-------- Document excerpt

Minister made valid points on foreign doctors in PNG

Letters

IN the article “Malabag slams foreign doctors” (The National, March 1), the Minister for Health made some observations that needs national policy attention.
The Nepalese trainee oncologist who was brought in to understudy specialist Dr John Niblett left for Australia after he secured a better job. That is not his fault. Many of our national doctors and medical profession are also fleeing to Australia taking up rural medical postings.
Part of the reason is that many of our national professionals are undermined in their own country. This goes for other professions too. We are seeing an influx of Filipinos, South Asians, and other nationalities to train here, or taking over national jobs, and move on to other greener pastures at the expense of PNG Nationals.
The country spends so much to maintain Dr Niblett and other internationals in various technical and advisory roles.
As Malabag rightly pointed out, part of their key deliverable should build and strengthen national capacity and systems.
However, in most cases they leave without building any nationals to take over or continue the services.
While I respect Niblett for his services, sadly he has not built any national oncologist to take over.
Thus, when he left, the cancer services in Lae was disrupted and resulted in many unnecessary deaths.
It is not just Department of Personnel Management to ensure accountability and deliverables for persons like Niblett but also Department of Labour and Malabag’s of Department of Health.
In fact, Department of Health is known for hosting such expensive consultants and advisers without scrutiny to ensure local capacity building.
They hosted the very expensive Capacity Building Service Centre (CBSC) with JTAI to build national capacity for 6 years in 2000s. However, the final independent evaluation of CBSC found that no sustained national capacity was built and much of the funds were spent for short-term consultants from overseas.

----------------
-------- Extracted information

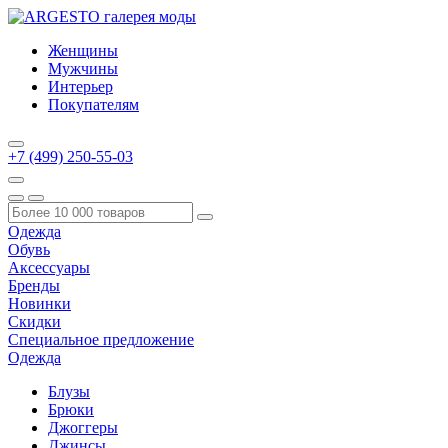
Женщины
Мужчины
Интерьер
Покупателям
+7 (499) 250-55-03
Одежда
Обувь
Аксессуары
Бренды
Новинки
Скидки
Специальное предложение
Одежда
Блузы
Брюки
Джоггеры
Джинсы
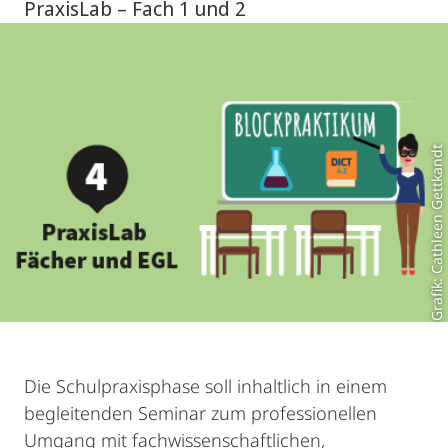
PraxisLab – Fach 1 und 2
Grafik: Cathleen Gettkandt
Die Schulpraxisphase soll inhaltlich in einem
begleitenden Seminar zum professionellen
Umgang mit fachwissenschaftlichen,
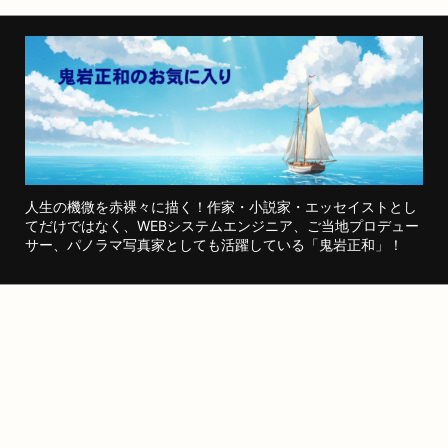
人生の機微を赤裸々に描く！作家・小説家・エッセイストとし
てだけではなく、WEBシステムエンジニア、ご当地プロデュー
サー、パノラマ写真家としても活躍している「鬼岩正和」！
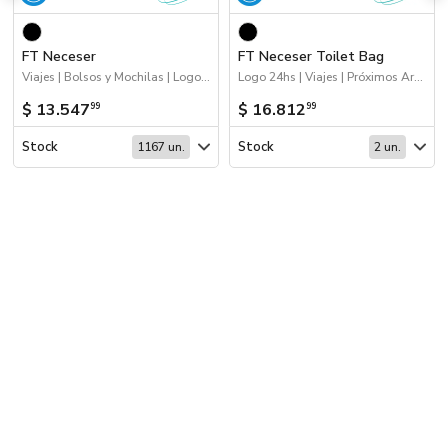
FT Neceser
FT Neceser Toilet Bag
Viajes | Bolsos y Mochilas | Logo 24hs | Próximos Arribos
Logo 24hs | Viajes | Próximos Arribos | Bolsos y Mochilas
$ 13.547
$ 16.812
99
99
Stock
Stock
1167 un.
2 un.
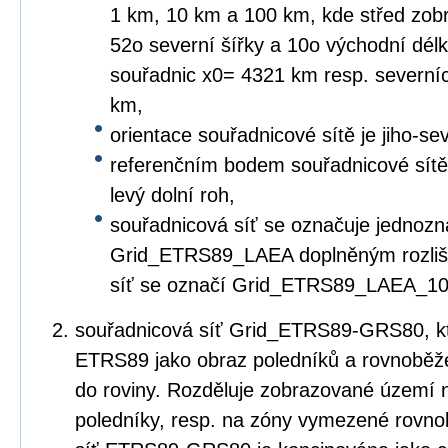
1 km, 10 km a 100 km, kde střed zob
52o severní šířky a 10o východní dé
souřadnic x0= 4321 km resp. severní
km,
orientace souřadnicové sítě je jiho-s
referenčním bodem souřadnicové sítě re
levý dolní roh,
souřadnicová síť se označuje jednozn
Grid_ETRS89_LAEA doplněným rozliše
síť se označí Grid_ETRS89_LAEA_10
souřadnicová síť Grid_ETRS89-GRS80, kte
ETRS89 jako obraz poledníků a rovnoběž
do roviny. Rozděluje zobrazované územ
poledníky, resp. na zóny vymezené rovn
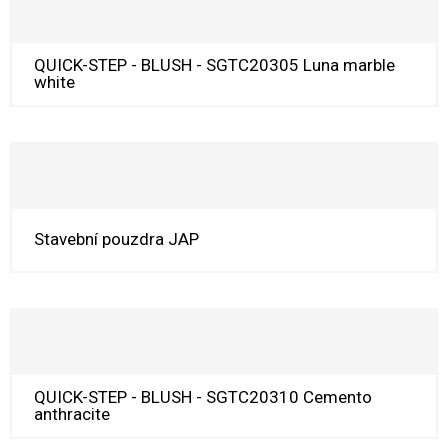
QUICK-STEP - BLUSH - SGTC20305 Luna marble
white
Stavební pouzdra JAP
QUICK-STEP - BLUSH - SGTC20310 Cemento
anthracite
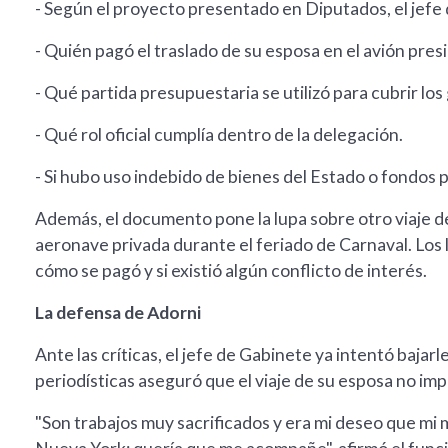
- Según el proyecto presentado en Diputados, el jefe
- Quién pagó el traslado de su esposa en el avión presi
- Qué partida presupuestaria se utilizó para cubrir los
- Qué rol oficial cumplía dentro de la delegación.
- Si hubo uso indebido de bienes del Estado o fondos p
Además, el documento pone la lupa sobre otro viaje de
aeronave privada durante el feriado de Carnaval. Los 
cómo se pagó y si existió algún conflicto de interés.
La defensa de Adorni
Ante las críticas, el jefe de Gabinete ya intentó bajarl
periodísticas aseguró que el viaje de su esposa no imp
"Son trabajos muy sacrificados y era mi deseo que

----------------
-------- Extracted information

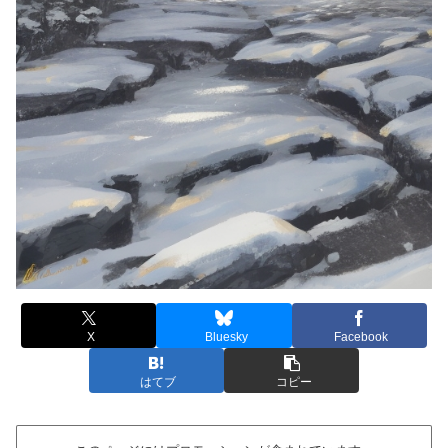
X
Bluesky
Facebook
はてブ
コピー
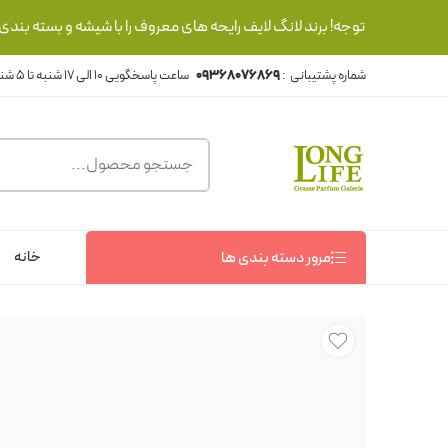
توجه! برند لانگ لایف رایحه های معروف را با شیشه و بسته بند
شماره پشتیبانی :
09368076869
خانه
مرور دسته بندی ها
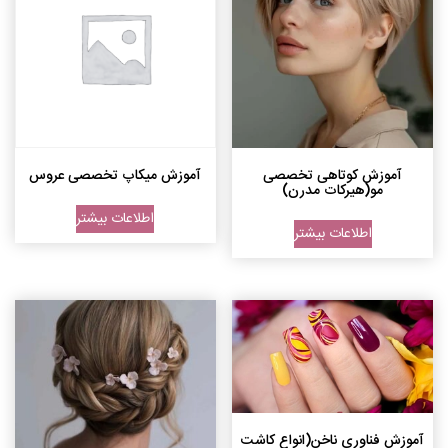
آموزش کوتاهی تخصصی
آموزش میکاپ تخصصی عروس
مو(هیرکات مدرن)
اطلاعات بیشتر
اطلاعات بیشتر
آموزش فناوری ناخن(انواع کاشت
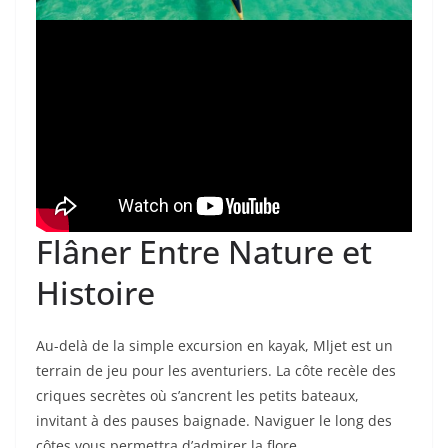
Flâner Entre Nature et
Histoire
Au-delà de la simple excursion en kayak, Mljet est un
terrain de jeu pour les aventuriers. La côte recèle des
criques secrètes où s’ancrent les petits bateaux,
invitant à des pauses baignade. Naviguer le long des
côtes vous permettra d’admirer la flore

----------------

Activities>
• A. Which government departments does the letter on foreign doctors in PNG name?
• B. Could you carry the letter on foreign doctors in PNG on past its last sentence?
The lines above have nothing to do with the letter on foreign doctors in Papua New Guinea.

Response list>
• A.
Department of Personnel Management
Department of Labour
Department of Health

• B.
Even organisations like World Health Organisations (WHO) and United Nations in general have an obligatory normative responsibility to build national capacity.
However, since their establishment no PNG national has being to work internationally through WHO or the United Nations. Instead, those organisations bring amateurs from other countries to have their training and development experience here in PNG and go out as experts.
This is despite all the preaching UN does internationally about principles of Paris and Accra Declarations for Aid Effectiveness.
Therefore, UN or other external contractors are only here in PNG for their own agenda and not necessarily for genuine development of PNG.
PNG must strongly enforce strict accountability on national capacity building than rhetoric lip service.
Department of Personnel Management’s work on the regulations of non-citizen technical adviser and citizen technical adviser is a good framework to institutionalise greater accountability by expensive foreign consultants and advisers.
The policy must be strictly enforced with a view to build a sustainable national technical capacity in line with global principles of aid effectiveness and sustainable development goals.